The Model as Muse/Becoming Art: My Interview with Christy Turlington
I have always thought of Christy as an influential figure both in the fashion and the art world. She’s so very relevant that it doesn’t matter if we are staring at a Calvin Klein’s Eternity ad (the first of which was shot in 1989) or the latest Louis Vuitton campaign (launched in the fall of 2010). Her grace is absolutely timeless. A couple of weeks ago, I went to Phillips de Pury for a private viewing of the pieces offered in the Photographs auction and I saw a beautiful portrait of Christy by Albert Watson taken in New York City in 1990. The image not only struck me as sensuous and mysterious, but also reminded me how much of an icon Christy is and how many artists and photographers have been inspired by her extraordinary features.
Since I have been exploring the intersection of fashion and art and the whole idea of the model as a muse I thought about asking Christy a few questions about art and about “becoming” art. Here is our interview:
A lot of the images where you have posed for big-ticket fashion photographers end up in auction houses, museums and private collections. You have become art. How does that feel to you?
Well, as a collector of photography myself it feels both strange and good. I don’t think of myself generally as an object of art but I have on occasion felt that I have contributed to images that may be seen as works of art.
I love to think about the possibility of expanding anyone’s work product into different realms and directions. As a model, your photographs have moved beyond fashion. Which has been your most fulfilling collaboration with a photographer and why?

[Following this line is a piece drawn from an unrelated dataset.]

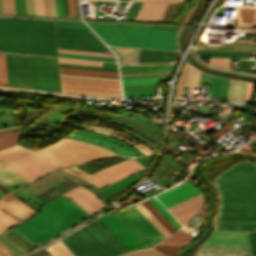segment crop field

I once collaborated with Kurt Markus on a series for British Vogue that were based on the idea of a book of self portraits called “I, Camera.” Basically, Kurt would let me choose the location for his large format camera that he would then set up in various rooms of the Chateau Marmot Hotel in Los Angeles. Once the camera was in place and set, he would leave the room or turn away and I would pose and then press the cable release. It was such a nice way to work. It was really just the two of us and we only took a few frames for each photograph. I wonder if I have any of them...
In 1993 Ralph Pucci commissioned mannequins based on your face for the Met’s Costume Institute. The same year the Met said that you represented “The Face of the 20th Century”. Wow! I can imagine how big that feels. You are not only making art but making history! Why don’t you tell me a little bit about how did all that happen? It’s a major milestone in your career and life, I assume.
I was obviously quite flattered to become a face associated with the Met’s Fashion Institute back in 1993 (I can’t believe it was that long ago!) I remember hearing from Harold Koda, the curator of the exhibition, and then squeezing in a series of sittings with the sculptor over the course of several weeks before Pucci completed the mannequins. A little known fact from the exhibit is that they made versions of several mannequins from my face, including faces of men and children.
Marc Jacobs and Harold Koda did an extraordinary job with the exhibition “The Model as Muse”. You were an important part of it. What did you like best about that show, particularly considering that it was put together in 2009? Basically you were looking at it with the experience of someone with more than 25 years of modeling under your belt…
I never actually saw the “Model as Muse” exhibition but I do have a book as a memento. I was out of the country at the time of the gala and then thought it would be weird to be there as a spectator having participated in such an intimate way. That it has been twenty five years that I have been contributing to the fashion industry as a model is rather mind blowing in and of itself.
What do you miss the most about the late 80s and 90s in terms of art and artists? If you could make a reference to the art world or an anecdote that you remember from those days…
I remember my early days in New York when Andy Warhol and Keith Haring were alive and out all the time. I was lucky to have met them along with Francesco Clemente, Julian Schnabel and Jeff Koons as a teenager. It was a magical time to grow up in this city.
I’m sure you have an art collection, when did you start it and how did you develop it?
I started to collect photography years ago and I focused on collecting nudes and flower prints. The staples of my photography collection are two stunning Irving Penn Tulip prints and a nude of an African woman reclining. I also have another favorite, a Sugimoto print taken inside the Castro Theatre in San Francisco and my husband gave me two gorgeous Thomas Struth photos for my birthday a few years ago of the neighborhood we live in but taken around the time I first moved to New York City. I have a great Robert Frank of some boys in drag taken in the city around the same time as well...
Who’s your favorite artist(s)? Rothko, Cy Twombly, Modigliani
What’s your favorite wine? Quintessa
What designer(s) are you wearing lately? Isabel Marant
Best museum in the world? The Tate Modern
Most avant-garde city in terms of design? Tokyo
There’s no question why Christy has had the phenomenal career and the very fulfilling life that she enjoys. Being a muse is not only about being beautiful, but also about having the charisma and the grace to inspire others as well as the ability to engage those around you. Christy has it all.